A second ethical issue of concern to the study is getting informed consent from the study participants. Such for instance necessitated the authors to send a consent form and an information leaflet that the participants were supposed to read and clarify any aspects with the researcher before the signed form was returned with a time allowance of three weeks to ensure adequate time frame was allowed for adequate comprehension of various study aspects (Gleeson & Higgins, 2009). A third ethical aspect would relate to access to the participants which was noted to have been provided through the Director of Nursing (Gleeson & Higgins, 2009). The study’s ethical approval was also obtained from other appropriate sources such as the ethical committee (Gleeson & Higgins, 2009).

The study uses a non-experimental design – no control group or multiple measures (Trochim, 2006), with a qualitative exploration of nurse perceptions’ being undertaken.
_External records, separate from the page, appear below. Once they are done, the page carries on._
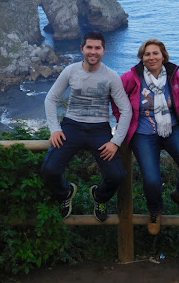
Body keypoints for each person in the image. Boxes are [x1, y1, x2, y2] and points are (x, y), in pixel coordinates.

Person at [42, 31, 132, 222]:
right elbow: (50, 98)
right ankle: (65, 194)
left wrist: (116, 142)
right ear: (81, 48)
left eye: (97, 48)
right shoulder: (71, 71)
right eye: (89, 47)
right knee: (49, 169)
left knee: (117, 175)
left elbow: (126, 110)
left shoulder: (111, 76)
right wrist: (55, 129)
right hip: (71, 127)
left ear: (104, 50)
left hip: (99, 130)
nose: (93, 52)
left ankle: (99, 197)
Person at [113, 39, 179, 235]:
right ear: (142, 58)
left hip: (173, 128)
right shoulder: (131, 77)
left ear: (163, 56)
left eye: (155, 53)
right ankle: (155, 211)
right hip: (143, 133)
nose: (151, 57)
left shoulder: (172, 74)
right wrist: (122, 119)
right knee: (151, 179)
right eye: (147, 54)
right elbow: (115, 95)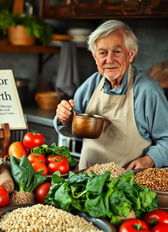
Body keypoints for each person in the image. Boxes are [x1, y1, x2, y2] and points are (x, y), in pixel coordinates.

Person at [54, 19, 168, 170]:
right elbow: (73, 129)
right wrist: (64, 118)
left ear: (131, 55)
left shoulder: (148, 91)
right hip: (87, 182)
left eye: (117, 51)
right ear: (95, 58)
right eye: (102, 53)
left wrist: (149, 160)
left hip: (128, 185)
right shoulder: (91, 85)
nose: (109, 59)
Rather than using an observatory approach where the researcher would observe the practice and report the findings, the study evaluates perceptions from nurses’ accounts of their experiences with use of therapeutic touch in psychiatric settings. Since the study’s main aim was evaluate the perceptions of using therapeutic touch rather than the practice, the study could only be varied with the data collection approach where structured questionnaires could be used to evaluate these perceptions.